- [Aim of the exercise]: Provide, as a JSON list of strings with one string per line and no blank lines, the part of the material below that opens with the line containing "family: Euphorbiaceae" and closes with the line containing "collectors: G. de Chalmot", both of those lines included.

- [Stored records]:
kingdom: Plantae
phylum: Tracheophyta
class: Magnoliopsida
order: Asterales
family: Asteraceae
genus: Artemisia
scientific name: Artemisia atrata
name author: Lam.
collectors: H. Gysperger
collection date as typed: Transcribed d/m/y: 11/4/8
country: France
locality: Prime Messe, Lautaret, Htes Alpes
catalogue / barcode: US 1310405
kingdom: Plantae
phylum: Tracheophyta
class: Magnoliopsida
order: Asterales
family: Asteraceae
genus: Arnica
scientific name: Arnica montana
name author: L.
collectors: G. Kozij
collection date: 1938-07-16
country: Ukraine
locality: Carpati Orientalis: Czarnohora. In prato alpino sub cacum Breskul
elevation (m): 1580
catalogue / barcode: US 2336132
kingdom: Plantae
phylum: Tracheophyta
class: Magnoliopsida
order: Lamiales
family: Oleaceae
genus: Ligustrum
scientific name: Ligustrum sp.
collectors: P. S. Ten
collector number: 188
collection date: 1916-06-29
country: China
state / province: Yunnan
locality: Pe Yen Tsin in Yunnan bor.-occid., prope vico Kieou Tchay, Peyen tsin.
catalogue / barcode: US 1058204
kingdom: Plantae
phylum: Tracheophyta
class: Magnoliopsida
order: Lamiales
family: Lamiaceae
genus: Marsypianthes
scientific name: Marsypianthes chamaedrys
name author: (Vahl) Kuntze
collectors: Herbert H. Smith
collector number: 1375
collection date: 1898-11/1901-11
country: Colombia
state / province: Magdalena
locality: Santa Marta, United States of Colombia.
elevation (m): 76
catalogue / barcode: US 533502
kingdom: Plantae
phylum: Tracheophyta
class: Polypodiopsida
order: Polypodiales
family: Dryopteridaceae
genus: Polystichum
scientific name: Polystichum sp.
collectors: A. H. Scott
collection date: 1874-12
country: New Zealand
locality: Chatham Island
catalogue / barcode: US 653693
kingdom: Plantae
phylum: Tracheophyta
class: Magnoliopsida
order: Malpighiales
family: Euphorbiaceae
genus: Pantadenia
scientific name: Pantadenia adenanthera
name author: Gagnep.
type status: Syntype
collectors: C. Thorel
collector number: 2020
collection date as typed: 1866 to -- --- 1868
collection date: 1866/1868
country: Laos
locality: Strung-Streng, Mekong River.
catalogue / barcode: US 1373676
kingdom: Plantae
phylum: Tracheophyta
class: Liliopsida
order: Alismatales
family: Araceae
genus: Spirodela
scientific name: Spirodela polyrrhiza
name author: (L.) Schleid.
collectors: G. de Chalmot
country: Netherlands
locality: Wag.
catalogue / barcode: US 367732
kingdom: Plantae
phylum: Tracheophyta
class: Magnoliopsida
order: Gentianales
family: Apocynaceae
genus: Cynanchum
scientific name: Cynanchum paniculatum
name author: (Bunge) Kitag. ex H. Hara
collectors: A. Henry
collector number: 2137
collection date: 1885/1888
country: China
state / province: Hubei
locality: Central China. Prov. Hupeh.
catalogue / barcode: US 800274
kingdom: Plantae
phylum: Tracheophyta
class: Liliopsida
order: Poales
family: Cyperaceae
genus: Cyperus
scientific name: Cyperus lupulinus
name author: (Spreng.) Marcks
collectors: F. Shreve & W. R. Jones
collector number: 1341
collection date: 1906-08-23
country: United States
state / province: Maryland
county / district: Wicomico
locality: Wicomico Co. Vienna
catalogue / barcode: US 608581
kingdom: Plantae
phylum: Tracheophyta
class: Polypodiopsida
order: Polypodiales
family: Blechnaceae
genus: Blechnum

- [Finished task]:
[
  "family: Euphorbiaceae",
  "genus: Pantadenia",
  "scientific name: Pantadenia adenanthera",
  "name author: Gagnep.",
  "type status: Syntype",
  "collectors: C. Thorel",
  "collector number: 2020",
  "collection date as typed: 1866 to -- --- 1868",
  "collection date: 1866/1868",
  "country: Laos",
  "locality: Strung-Streng, Mekong River.",
  "catalogue / barcode: US 1373676",
  "kingdom: Plantae",
  "phylum: Tracheophyta",
  "class: Liliopsida",
  "order: Alismatales",
  "family: Araceae",
  "genus: Spirodela",
  "scientific name: Spirodela polyrrhiza",
  "name author: (L.) Schleid.",
  "collectors: G. de Chalmot"
]